### Stored entries
###

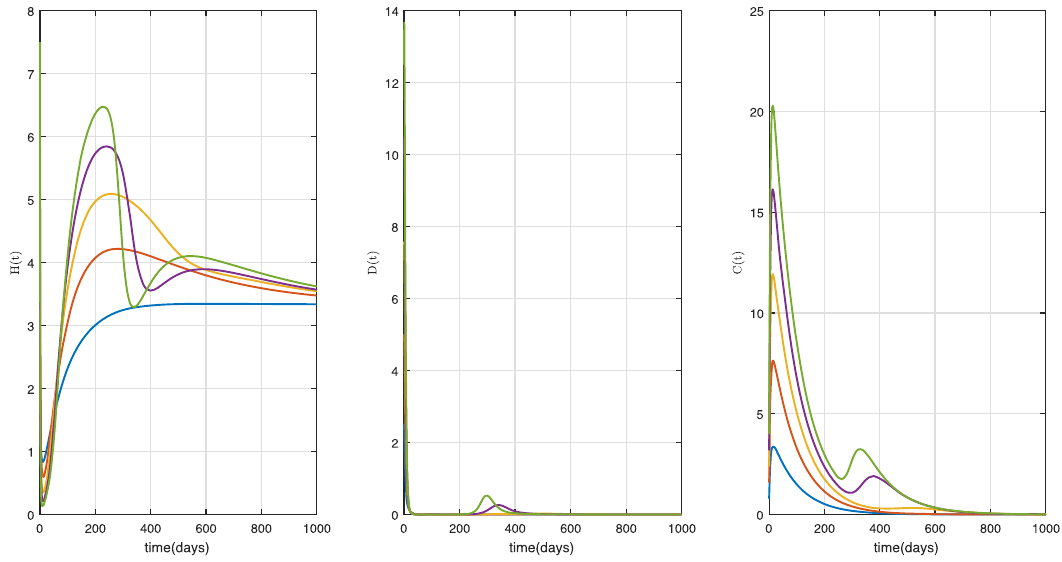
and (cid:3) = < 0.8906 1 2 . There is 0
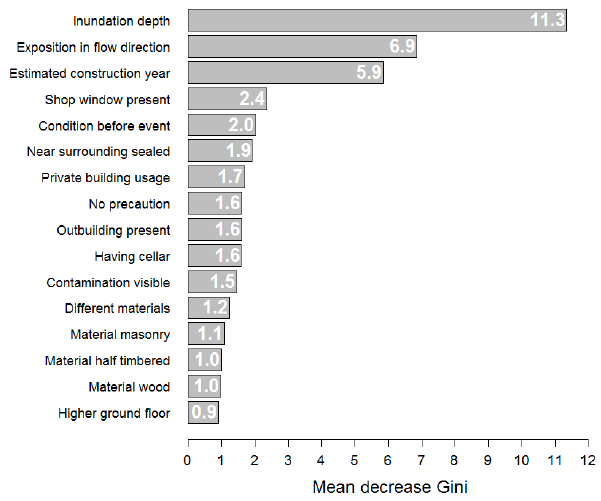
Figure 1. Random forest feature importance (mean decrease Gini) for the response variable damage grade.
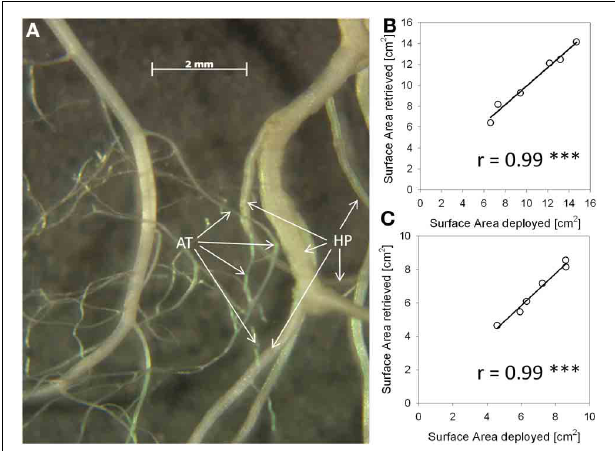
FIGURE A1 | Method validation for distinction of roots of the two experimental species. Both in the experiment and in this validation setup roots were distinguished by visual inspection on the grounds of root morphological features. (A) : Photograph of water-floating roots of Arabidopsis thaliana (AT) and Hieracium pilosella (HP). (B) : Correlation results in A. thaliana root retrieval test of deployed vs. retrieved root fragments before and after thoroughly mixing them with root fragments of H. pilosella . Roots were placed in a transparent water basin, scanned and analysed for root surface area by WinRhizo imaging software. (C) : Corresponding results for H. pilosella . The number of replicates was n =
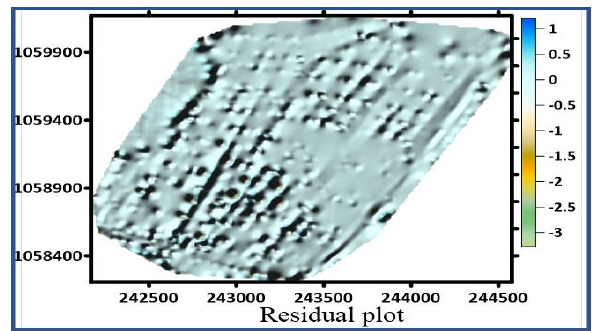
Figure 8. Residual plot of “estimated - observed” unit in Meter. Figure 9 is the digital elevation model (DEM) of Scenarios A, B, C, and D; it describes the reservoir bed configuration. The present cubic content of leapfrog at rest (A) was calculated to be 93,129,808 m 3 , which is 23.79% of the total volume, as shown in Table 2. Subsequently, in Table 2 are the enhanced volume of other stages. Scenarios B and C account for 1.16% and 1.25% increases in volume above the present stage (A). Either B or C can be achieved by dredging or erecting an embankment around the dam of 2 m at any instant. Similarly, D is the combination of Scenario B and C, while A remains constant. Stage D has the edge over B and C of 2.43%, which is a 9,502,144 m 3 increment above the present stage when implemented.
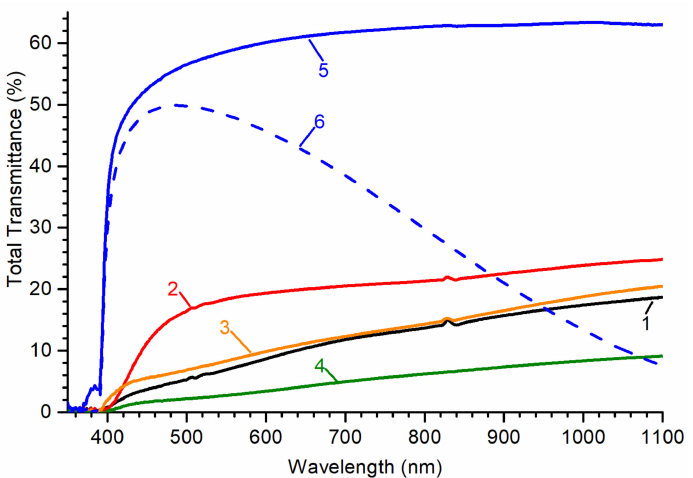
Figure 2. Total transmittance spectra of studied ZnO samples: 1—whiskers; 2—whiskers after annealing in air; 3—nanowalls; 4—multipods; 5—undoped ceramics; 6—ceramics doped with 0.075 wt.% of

###

### Your assignment
Copy the preceding data in full and word for word, dropping its pictures.

### Response box
and (cid:3) = < 0.8906 1 2 . There is 0
Figure 1. Random forest feature importance (mean decrease Gini) for the response variable damage grade.
FIGURE A1 | Method validation for distinction of roots of the two experimental species. Both in the experiment and in this validation setup roots were distinguished by visual inspection on the grounds of root morphological features. (A) : Photograph of water-floating roots of Arabidopsis thaliana (AT) and Hieracium pilosella (HP). (B) : Correlation results in A. thaliana root retrieval test of deployed vs. retrieved root fragments before and after thoroughly mixing them with root fragments of H. pilosella . Roots were placed in a transparent water basin, scanned and analysed for root surface area by WinRhizo imaging software. (C) : Corresponding results for H. pilosella . The number of replicates was n =
Figure 8. Residual plot of “estimated - observed” unit in Meter. Figure 9 is the digital elevation model (DEM) of Scenarios A, B, C, and D; it describes the reservoir bed configuration. The present cubic content of leapfrog at rest (A) was calculated to be 93,129,808 m 3 , which is 23.79% of the total volume, as shown in Table 2. Subsequently, in Table 2 are the enhanced volume of other stages. Scenarios B and C account for 1.16% and 1.25% increases in volume above the present stage (A). Either B or C can be achieved by dredging or erecting an embankment around the dam of 2 m at any instant. Similarly, D is the combination of Scenario B and C, while A remains constant. Stage D has the edge over B and C of 2.43%, which is a 9,502,144 m 3 increment above the present stage when implemented.
Figure 2. Total transmittance spectra of studied ZnO samples: 1—whiskers; 2—whiskers after annealing in air; 3—nanowalls; 4—multipods; 5—undoped ceramics; 6—ceramics doped with 0.075 wt.% of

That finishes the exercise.